68P - The interplay between the cell adhesion molecules CD44 and CD146 in breast cancer metastasis
|Date||08 May 2014|
|Session||Welcome reception and Poster Walk|
|Topics|| Breast Cancer, Metastatic
|Citation||Annals of Oncology (2014) 25 (suppl_1): i23-i24. 10.1093/annonc/mdu070|
I. Gupta, M.E. Abdraboh, A.D. Hollenbach, S. Shanmuganathan, H. Al-Riyami, M. Raj, A. Ouhtit
Cancer cell metastasis is one of the most critical steps in tumor development and is responsible for more than 80 of cancer related deaths. Among the molecules involved in promoting cancer metastasis, the role of the cell adhesion molecules, CD44 and CD146 are well known in promoting cancer cell motility and metastasis. Despite this knowledge, the molecular mechanism through which CD44 promotes tumor development and cell metastasis is still nascent. CD146 (MUC 18) was, first identified in highly metastatic melanomas. The absence of CD146 in normal melanocytes and its high expression in melanomas suggests its tumor promoting actions. Despite the association between CD146 expression and development of melanoma, its expression patterns and role in normal and metastatic breast tissues still remains controversial. This study aims to elucidate some of these discrepancies by presenting CD146 as a downstream target for CD44, in a way such that CD146 expression is related to CD44 and regulates the tumor microenvironment. To test this hypothesis, MCF7-B5 and MCF7-B5-CD146 cell lines were treated in the presence and absence of dox which were validated by Western blotting and immunofluorescence. Upon the inducible expression and activation of CD44, we observed a substantial decrease in the expression of cellular CD146 with an equally notable converse effect upon siRNA inhibition of CD44 expression. We further, observed an inverse relationship between CD44 and CD146 in late stage breast adenocarcinoma tissue samples relative to the adjacent normal tissue, validating our in-vitro studies. Stimulation of CD44 expression led to a decrease in cellular CD146 and an increase in soluble CD146 suggesting that the CD44 activation of MMP activity results in the cleavage of CD146 from the surface of the cell.
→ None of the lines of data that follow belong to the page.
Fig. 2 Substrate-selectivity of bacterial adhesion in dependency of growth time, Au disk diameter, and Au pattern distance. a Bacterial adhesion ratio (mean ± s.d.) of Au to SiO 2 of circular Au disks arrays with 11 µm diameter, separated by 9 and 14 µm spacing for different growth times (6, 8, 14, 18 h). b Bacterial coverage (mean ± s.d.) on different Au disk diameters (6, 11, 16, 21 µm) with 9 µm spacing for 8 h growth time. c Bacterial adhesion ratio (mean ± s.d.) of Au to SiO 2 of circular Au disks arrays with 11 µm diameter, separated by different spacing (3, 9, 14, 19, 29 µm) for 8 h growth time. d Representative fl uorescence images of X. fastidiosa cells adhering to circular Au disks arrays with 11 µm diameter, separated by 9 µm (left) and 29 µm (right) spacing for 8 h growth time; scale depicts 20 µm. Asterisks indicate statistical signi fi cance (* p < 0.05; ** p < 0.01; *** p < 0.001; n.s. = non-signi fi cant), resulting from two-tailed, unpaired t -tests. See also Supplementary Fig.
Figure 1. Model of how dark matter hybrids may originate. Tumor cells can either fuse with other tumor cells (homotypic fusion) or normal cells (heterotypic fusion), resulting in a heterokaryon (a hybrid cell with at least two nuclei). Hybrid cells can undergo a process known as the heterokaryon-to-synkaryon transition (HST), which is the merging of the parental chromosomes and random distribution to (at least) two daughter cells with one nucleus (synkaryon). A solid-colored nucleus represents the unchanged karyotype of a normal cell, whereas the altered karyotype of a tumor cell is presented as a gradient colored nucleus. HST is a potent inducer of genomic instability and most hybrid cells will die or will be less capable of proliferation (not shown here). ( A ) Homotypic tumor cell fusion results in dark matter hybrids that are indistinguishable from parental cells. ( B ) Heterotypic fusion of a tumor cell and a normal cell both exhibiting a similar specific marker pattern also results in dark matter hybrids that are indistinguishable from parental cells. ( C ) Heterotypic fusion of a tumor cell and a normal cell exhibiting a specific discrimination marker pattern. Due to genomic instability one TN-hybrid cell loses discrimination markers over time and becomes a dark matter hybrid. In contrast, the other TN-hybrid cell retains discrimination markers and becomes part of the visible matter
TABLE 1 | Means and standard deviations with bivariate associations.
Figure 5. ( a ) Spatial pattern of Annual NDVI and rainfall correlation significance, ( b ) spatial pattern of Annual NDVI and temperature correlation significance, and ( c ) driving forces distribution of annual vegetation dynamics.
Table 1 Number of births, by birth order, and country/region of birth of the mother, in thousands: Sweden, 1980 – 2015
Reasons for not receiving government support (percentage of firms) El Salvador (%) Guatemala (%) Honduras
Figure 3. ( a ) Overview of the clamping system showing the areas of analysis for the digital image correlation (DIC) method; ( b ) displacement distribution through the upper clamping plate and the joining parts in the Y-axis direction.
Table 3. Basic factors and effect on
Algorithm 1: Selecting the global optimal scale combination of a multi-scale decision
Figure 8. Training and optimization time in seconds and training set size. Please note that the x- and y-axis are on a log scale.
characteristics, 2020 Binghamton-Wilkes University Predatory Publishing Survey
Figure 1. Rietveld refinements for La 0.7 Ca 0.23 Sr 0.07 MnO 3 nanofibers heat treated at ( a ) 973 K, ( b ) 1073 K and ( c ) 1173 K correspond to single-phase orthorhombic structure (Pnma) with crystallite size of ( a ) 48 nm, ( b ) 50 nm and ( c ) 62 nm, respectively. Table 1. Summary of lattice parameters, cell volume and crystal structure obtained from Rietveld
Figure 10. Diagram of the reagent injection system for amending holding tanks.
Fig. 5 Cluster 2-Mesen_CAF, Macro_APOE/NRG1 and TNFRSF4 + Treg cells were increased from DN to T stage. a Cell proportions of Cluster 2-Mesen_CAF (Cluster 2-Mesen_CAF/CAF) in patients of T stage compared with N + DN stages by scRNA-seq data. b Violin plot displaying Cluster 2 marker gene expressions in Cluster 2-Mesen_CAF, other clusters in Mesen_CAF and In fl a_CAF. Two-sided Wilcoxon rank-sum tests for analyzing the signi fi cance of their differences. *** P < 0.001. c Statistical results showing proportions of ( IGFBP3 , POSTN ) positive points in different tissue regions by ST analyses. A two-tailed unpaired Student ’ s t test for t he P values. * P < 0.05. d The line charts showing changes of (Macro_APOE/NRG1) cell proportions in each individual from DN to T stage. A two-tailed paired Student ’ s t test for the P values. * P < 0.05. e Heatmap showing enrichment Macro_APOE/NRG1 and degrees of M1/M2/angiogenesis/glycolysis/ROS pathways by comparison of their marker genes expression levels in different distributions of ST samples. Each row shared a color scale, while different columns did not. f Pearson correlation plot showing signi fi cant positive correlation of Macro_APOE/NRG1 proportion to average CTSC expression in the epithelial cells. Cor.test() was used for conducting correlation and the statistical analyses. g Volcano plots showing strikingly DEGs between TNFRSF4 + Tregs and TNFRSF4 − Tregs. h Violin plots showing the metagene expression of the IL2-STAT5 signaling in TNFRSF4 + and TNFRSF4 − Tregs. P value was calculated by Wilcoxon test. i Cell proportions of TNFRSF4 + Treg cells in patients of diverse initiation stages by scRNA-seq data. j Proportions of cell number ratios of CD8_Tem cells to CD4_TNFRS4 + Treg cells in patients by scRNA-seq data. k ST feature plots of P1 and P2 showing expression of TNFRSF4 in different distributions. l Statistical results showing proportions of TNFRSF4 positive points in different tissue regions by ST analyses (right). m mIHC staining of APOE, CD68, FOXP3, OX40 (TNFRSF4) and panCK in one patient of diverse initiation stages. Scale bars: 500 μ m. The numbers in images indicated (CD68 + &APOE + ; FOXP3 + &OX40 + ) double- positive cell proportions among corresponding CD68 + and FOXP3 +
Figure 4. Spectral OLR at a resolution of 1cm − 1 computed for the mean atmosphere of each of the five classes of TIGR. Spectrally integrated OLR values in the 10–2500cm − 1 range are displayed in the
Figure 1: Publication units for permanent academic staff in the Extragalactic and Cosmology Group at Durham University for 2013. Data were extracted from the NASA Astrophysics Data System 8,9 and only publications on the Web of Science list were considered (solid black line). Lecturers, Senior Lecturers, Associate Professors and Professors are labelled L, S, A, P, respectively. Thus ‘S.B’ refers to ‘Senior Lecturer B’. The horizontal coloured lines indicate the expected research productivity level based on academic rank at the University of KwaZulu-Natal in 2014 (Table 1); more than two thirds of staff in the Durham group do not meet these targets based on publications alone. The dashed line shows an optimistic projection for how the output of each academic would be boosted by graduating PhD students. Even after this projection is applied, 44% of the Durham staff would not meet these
Finally, inhibiting CD146 resulted in breast cancer cell invasiveness, suggesting that loss of cell surface CD146 is required for the promotion of breast cancer invasiveness. This study demonstrates that CD44 signaling contributes to cellular expression of CD146, which subsequently can lead to breast cancer invasiveness.
All authors have declared no conflicts of interest.